Although it is Columbus Day on Cape Cod, the air is still and warm and, this late in the afternoon, the beach and dunes are giving off the heat they’ve absorbed all day. I don’t need the sweater I’m wearing, and the public area of the beach closest to the access road is surprisingly populated with late-day walkers and visitors.
At the far end of the beach, away from the “crowd,” I walk with my Nikon SLR slung from my neck. I start to work the scene surrounding me, dipping my knees, tipping my head, birdlike – playing the angles, scanning the beach, the footpaths, the dunes for light, or color, or a shape that calls to me. Taking a step forward, or right, dropping eight inches or crooking my neck at a certain tilt, the path before me takes a graceful shape through my lens. The assignment is for a shot of a beach path, and I move quickly before the shadows become too deep in the footprints against the bright highlights in the sand.

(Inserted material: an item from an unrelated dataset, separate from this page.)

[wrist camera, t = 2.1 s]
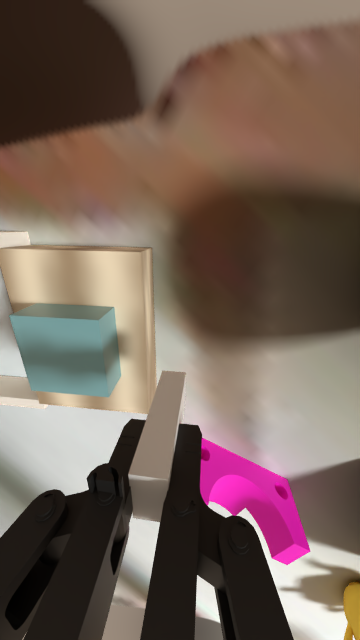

And besides, there’s another shot I want. As I’d parked my car I noticed the low light developing against a row of grasses on the edge of the marsh that sits opposite the beach. Sunset is my favorite time of day to shoot, when the light is warm and low, the colors of the environment saturated.
I walk briskly (imagine trying keep up with a friend with longer legs) back through the parking lot toward the marsh. I know this is a race. I know I’ve got something here. The stand of backlit, feather-topped marsh weed is lit up in an icy array against a line of trees in shadow in the distance. I have a weakness for backlit foliage. When armed with a camera, I am drawn to it like one might be to the edible round goodness of a cherub-eyed baby, or the scented neck of a lover.
In photography, I want to capture moments, images like this. Yes, to grab, to have, to keep, and lose myself in them. And lose myself I do. Funny thing is, I can’t tell you why or what the reason is. Yes, it would be nice to end up with a stunning image to share, that people might fawn over or be able to declare -through evidence of which – what talent I possess. But when I’m shooting, it’s not about that. It’s about something not expressible, something tangible and infinite both. It’s about the feather-duster array that might just as easily be caked with hoarfrost in the sunshine or lit up with electric power and simply look beautiful. It’s the proof – thank god – that things can be this beautiful. And can somehow be made to last.
After what must have been twenty minutes and two hundred exposures tiptoeing the edges of crusty grass and brush, viewfinder pinned to my left eye, I let my camera hang on my neck and back up onto the pavement.
Gathering back into myself, I rub my eyes, shake my face, and reabsorb the full periphery of the parking lot around me. Setting my intent on my own car, I cross the lot and get in, and choose not to take one more shot of the last of the golden light on the fence before me. The sky is graying. It is getting dark.